Community: Rhymney (Rhymni)
Built-Up Area: Rhymney
Traditional County: Monmouthshire
Built as industrial housing at the beginning of the C19. On the estate map 'The Property of the Rhymney Iron Company' of 1838 the terrace is shown, not named, opposite the 'Old Level on the Race Lace Coal'; the farm up the lane to E is called Ras Bryn-oer and the area is the site of pits and workings over a long period. Terrace was constructed to house the skilled colliers. Brynoer provided coal for iron-working furnaces and also exported it via the tramroad which ran in front of the houses and thence N across the mountains and down to the Brecon and Abergavenny Canal at Talybont on Usk. A short distance to NW is the site of the first ironworks in Rhymney, the Rhymney Upper Furnace. The Union Ironworks was opened in 1800 and taken over by the Crawshay family in 1803; it was then expanded by the opening of a new furnace. The works passed in 1810 to Benjamin Hall who carried out further improvements. In 1825 the Bute Ironworks was established across the river to W and a few years later the sites amalgamated to form the Rhymney Iron Company. The similarity between Susannah Houses and other Crawshay house types in the Merthyr area suggests they were built at the time of that family's ownership, probably contemporary with their development of the ironworks soon after 1803. A masonry break between Nos.2 and 3 plus the change from square to cambered heads indicates that Nos.3 and 4 were built separately although almost certainly very soon after. Opposite was once a second row of cottages and the two appear on OS first edition of 1875 as Susannah's Row.

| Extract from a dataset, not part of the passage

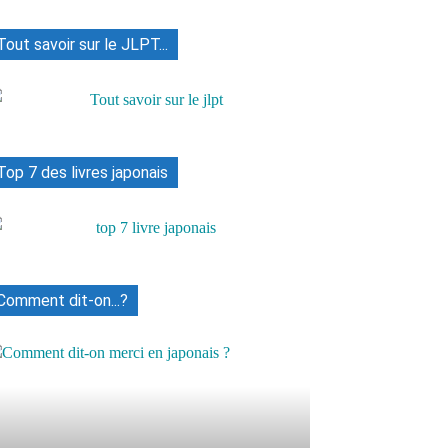
Tout savoir sur le JLPT...
Top 7 des livres japonais
Comment dit-on...?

2-storey, colour-washed, stone-built terrace comprising four, 2-window, double-fronted cottages with colour-washed rubble front. Undulating slate roof with 3 mostly rendered yellow brick stacks. Nos.3 and 4 are stepped up and have cambered-headed openings to ground floor. The size of the window openings has not been changed but the glazing has been altered including the insertion of a variety of top-hung casements, though No.3 has a 6-pane metal frame with top-hung casement which could be original; painted surrounds to openings, including rough or tooled stone sills, brick voussoirs. First floor windows are directly under eaves. Boarded doors to Nos.1 and 4. Lean-tos at both ends, applied pebble dash and timbering to downhill gable end. Outshuts to rear at each end with catslide roof and large stack to No.1. Shallow flag and brick apron to front.
Door of No.1 opens directly onto main room which has fireplace with steep wooden spiral stairs behind door beside; a small parlour opens off. Boarded doors with original surrounds.
Listed for its special interest as a rare surviving example of early industrial housing in S Wales, little altered, and for its associations with the important Rhymney Iron Company.